### About this exercise
Beginning with the opening line of the entries, return every line through the one containing "Nueva edición del ‘Manua...", both included, and nothing else. Omit pictures.

### Exercise data
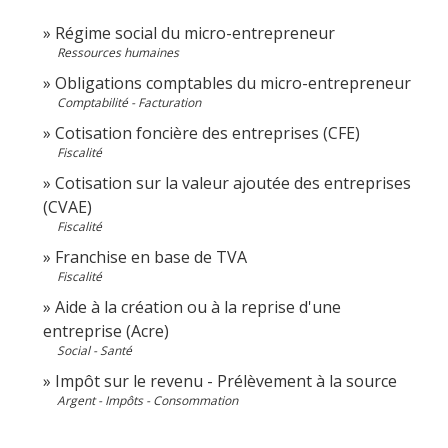
Régime social du micro-entrepreneur
Ressources humaines
Obligations comptables du micro-entrepreneur
Comptabilité - Facturation
Cotisation foncière des entreprises (CFE)
Fiscalité
Cotisation sur la valeur ajoutée des entreprises
(CVAE)
Fiscalité
Franchise en base de TVA
Fiscalité
Aide à la création ou à la reprise d'une
entreprise (Acre)
Social - Santé
Impôt sur le revenu - Prélèvement à la source
Argent - Impôts - Consommation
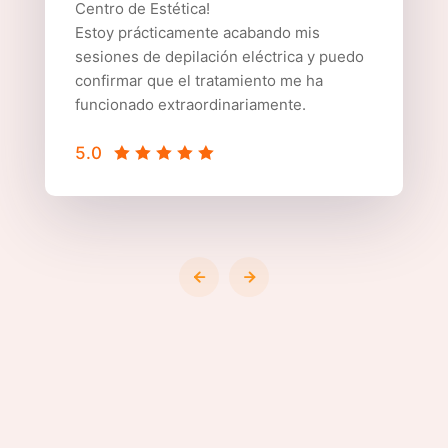
Centro de Estética!
Estoy prácticamente acabando mis
sesiones de depilación eléctrica y puedo
confirmar que el tratamiento me ha
funcionado extraordinariamente.
5.0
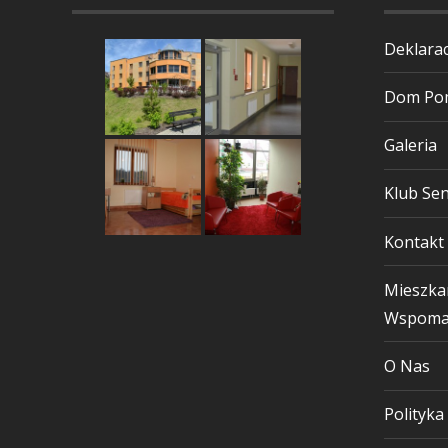
Deklarac
Dom Pom
Galeria
Klub Sen
Kontakt
Mieszka
Wspoma
O Nas
Polityka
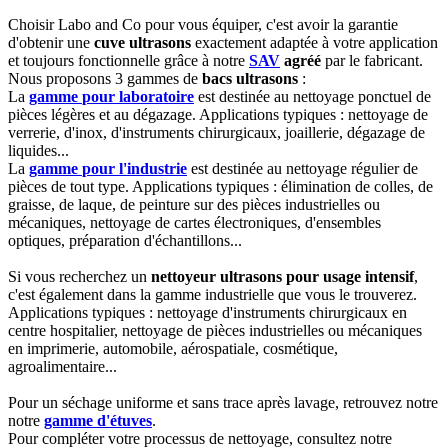
Choisir Labo and Co pour vous équiper, c'est avoir la garantie
d'obtenir une
cuve ultrasons
exactement adaptée à votre application
et toujours fonctionnelle grâce à notre
SAV
agréé
par le fabricant.
Nous proposons 3 gammes de
bacs ultrasons
:
La
gamme
pour laboratoire
est destinée au nettoyage ponctuel de
pièces légères et au dégazage. Applications typiques : nettoyage de
verrerie, d'inox, d'instruments chirurgicaux, joaillerie, dégazage de
liquides...
La
gamme
pour l'industrie
est destinée au nettoyage régulier de
pièces de tout type. Applications typiques : élimination de colles, de
graisse, de laque, de peinture sur des pièces industrielles ou
mécaniques, nettoyage de cartes électroniques, d'ensembles
optiques, préparation d'échantillons...
Si vous recherchez un
nettoyeur ultrasons pour usage intensif
,
c'est également dans la gamme industrielle que vous le trouverez.
Applications typiques : nettoyage d'instruments chirurgicaux en
centre hospitalier, nettoyage de pièces industrielles ou mécaniques
en imprimerie, automobile, aérospatiale, cosmétique,
agroalimentaire...
Pour un séchage uniforme et sans trace après lavage, retrouvez notre
notre
gamme d'étuves
.
Pour compléter votre processus de nettoyage, consultez notre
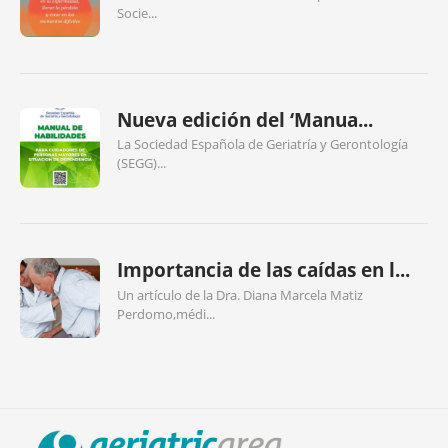
Socie...
Nueva edición del ‘Manua...
La Sociedad Española de Geriatría y Gerontología
(SEGG)...
Importancia de las caídas en l...
Un artículo de la Dra. Diana Marcela Matiz
Perdomo,médi...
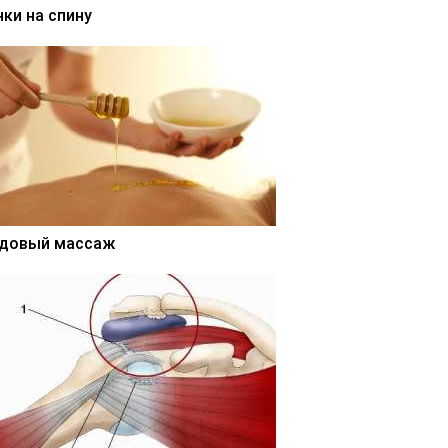
нки на спину
довый массаж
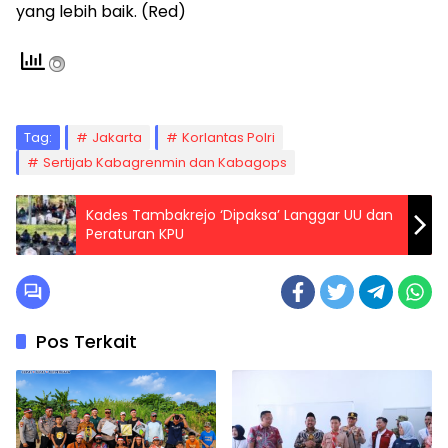
yang lebih baik. (Red)
Tag:
Jakarta
Korlantas Polri
Sertijab Kabagrenmin dan Kabagops
Kades Tambakrejo ‘Dipaksa’ Langgar UU dan
Peraturan KPU
Pos Terkait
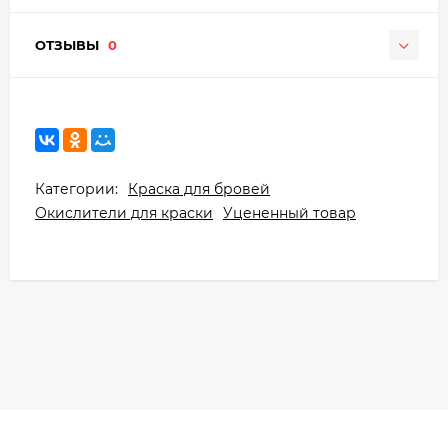
ОТЗЫВЫ
0
Категории:
Краска для бровей
Окислители для краски
Уцененный товар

### Output of the exercise
Régime social du micro-entrepreneur
Ressources humaines
Obligations comptables du micro-entrepreneur
Comptabilité - Facturation
Cotisation foncière des entreprises (CFE)
Fiscalité
Cotisation sur la valeur ajoutée des entreprises
(CVAE)
Fiscalité
Franchise en base de TVA
Fiscalité
Aide à la création ou à la reprise d'une
entreprise (Acre)
Social - Santé
Impôt sur le revenu - Prélèvement à la source
Argent - Impôts - Consommation
Centro de Estética!
Estoy prácticamente acabando mis
sesiones de depilación eléctrica y puedo
confirmar que el tratamiento me ha
funcionado extraordinariamente.
5.0
Deklarac
Dom Pom
Galeria
Klub Sen
Kontakt
Mieszka
Wspoma
O Nas
Polityka
Choisir Labo and Co pour vous équiper, c'est avoir la garantie
d'obtenir une
cuve ultrasons
exactement adaptée à votre application
et toujours fonctionnelle grâce à notre
SAV
agréé
par le fabricant.
Nous proposons 3 gammes de
bacs ultrasons
:
La
gamme
pour laboratoire
est destinée au nettoyage ponctuel de
pièces légères et au dégazage. Applications typiques : nettoyage de
verrerie, d'inox, d'instruments chirurgicaux, joaillerie, dégazage de
liquides...
La
gamme
pour l'industrie
est destinée au nettoyage régulier de
pièces de tout type. Applications typiques : élimination de colles, de
graisse, de laque, de peinture sur des pièces industrielles ou
mécaniques, nettoyage de cartes électroniques, d'ensembles
optiques, préparation d'échantillons...
Si vous recherchez un
nettoyeur ultrasons pour usage intensif
,
c'est également dans la gamme industrielle que vous le trouverez.
Applications typiques : nettoyage d'instruments chirurgicaux en
centre hospitalier, nettoyage de pièces industrielles ou mécaniques
en imprimerie, automobile, aérospatiale, cosmétique,
agroalimentaire...
Pour un séchage uniforme et sans trace après lavage, retrouvez notre
notre
gamme d'étuves
.
Pour compléter votre processus de nettoyage, consultez notre
Socie...
Nueva edición del ‘Manua...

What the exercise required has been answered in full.